For the simultaneous resection of pulmonary and mediastinal lesions, our experience is as follows: 1. for the sequence of pulmonary nodule and mediastinal tumour resection, we prefer to resect the pulmonary nodule first and then the mediastinal lesion, which mainly depends on the principle of management for malignant lesion and the surgeon’s preference. 2. Appropriate incision selection is crucial for the success of surgery. The incision should be centred and suitable for the 2 main surgeries. Especially for anterior mediastinal tumours (all 8 cases of mediastinal lesions in this study were located in the anterior mediastinum), we suggest that the incision should be made slightly posteriorly (near the middle axillary line) to obtain a sufficient operation space. Generally, the patients need to be adjusted to an approximately 45° semi-supine position by rolling the operating table to access the anterior mediastinal lesions. The camera should be placed at the ventral side of the incision. The surgeon and the first assistant should stand on the dorsal side of the patient, facing the anterior mediastinum. For left anterior mediastinal lesions and pulmonary nodules, the lateral decubitus position is most suitable. Of course, the semi-supine position would be an alternative choice, and this position would offer a better operative field for the resection of thymoma, depending on the surgeon’s preference. 3. The indications for surgery should be strictly controlled. If the resection of multiple lesions is highly risky, concurrent surgery should be performed with extra caution because it could induce fatal complications. Finally, it should be noted that the patients should be secured well to the operating table to avoid falls when the table is rolled to change positions.

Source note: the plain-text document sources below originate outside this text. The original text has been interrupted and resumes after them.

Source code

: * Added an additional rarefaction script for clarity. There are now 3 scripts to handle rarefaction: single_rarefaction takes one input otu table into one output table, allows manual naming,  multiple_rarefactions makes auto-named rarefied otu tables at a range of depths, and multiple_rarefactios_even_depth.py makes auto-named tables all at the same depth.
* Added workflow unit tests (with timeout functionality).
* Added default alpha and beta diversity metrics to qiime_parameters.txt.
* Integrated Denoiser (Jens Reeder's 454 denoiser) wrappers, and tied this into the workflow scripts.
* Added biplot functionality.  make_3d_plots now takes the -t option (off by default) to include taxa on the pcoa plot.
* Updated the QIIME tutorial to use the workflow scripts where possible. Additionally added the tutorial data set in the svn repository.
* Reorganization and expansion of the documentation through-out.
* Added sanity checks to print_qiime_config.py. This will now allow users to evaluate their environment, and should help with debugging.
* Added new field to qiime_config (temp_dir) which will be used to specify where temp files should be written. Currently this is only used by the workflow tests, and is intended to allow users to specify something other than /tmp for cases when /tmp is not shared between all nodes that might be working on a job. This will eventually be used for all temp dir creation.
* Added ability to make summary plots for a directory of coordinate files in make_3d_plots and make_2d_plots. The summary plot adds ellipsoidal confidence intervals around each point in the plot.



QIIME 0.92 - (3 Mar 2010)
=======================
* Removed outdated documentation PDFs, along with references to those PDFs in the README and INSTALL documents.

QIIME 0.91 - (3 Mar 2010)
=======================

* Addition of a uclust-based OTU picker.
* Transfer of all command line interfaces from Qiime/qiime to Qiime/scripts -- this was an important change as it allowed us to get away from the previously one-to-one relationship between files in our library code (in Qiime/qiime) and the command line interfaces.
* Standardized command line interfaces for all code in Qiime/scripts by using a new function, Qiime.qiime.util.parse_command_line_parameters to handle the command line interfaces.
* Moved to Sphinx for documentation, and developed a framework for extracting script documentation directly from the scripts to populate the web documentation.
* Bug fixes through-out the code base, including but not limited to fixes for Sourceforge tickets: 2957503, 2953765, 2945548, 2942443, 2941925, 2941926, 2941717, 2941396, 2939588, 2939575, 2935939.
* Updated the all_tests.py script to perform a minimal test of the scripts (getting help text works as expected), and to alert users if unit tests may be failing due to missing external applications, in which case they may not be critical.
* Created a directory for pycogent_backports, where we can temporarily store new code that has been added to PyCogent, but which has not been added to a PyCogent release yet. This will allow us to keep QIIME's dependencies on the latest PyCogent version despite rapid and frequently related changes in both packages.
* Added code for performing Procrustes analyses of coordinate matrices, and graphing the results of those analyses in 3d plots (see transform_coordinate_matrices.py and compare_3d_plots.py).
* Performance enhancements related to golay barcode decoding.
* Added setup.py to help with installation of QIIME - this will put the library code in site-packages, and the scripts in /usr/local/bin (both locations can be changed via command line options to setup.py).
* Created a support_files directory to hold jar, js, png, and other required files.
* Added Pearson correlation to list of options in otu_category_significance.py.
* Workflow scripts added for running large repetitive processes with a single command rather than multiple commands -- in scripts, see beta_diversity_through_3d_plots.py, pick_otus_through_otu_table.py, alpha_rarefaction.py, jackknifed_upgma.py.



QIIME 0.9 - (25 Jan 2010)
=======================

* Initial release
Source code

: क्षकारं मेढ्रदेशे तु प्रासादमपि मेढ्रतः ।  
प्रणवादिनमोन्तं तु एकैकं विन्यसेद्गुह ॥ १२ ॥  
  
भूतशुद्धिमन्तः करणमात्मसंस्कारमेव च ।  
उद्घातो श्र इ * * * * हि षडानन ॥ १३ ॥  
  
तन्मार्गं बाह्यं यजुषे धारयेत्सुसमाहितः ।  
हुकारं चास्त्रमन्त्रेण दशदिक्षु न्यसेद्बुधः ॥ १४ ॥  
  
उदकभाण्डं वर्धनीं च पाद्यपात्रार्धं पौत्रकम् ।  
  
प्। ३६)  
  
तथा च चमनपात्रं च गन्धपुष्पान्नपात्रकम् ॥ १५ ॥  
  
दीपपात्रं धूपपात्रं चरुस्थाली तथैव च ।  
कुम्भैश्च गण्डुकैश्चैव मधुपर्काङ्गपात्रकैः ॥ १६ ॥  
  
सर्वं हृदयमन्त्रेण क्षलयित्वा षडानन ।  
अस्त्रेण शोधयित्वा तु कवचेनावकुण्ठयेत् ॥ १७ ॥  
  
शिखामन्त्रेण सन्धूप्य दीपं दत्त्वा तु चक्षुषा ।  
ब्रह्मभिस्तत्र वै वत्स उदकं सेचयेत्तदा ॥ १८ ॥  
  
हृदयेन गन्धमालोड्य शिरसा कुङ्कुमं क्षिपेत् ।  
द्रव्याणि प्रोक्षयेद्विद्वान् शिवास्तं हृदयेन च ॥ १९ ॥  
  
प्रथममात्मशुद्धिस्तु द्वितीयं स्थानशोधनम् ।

As long as the indications and contraindications of the surgery are strictly controlled, in the skilled hands of thoracic surgeons, simultaneous resection of pulmonary nodules and mediastinal lesions is feasible and safe. This approach could avoid the traditional secondary operation and greatly reduce trauma to the patient and minimise costs.
This study was limited because it was retrospective and had a small sample size.
Conclusions
Cases of pulmonary nodules associated with mediastinal tumours are relatively rare. For selected cases, uniportal VATS is feasible and safe for the diagnosis and treatment of pulmonary nodules and mediastinal lesions, leads to minimal surgical trauma and cosmetically pleasing incisions, and shows promising clinical application prospects. However, due to the small number of included cases and the selection bias of surgical patients, large-scale multicentre clinical trials are needed.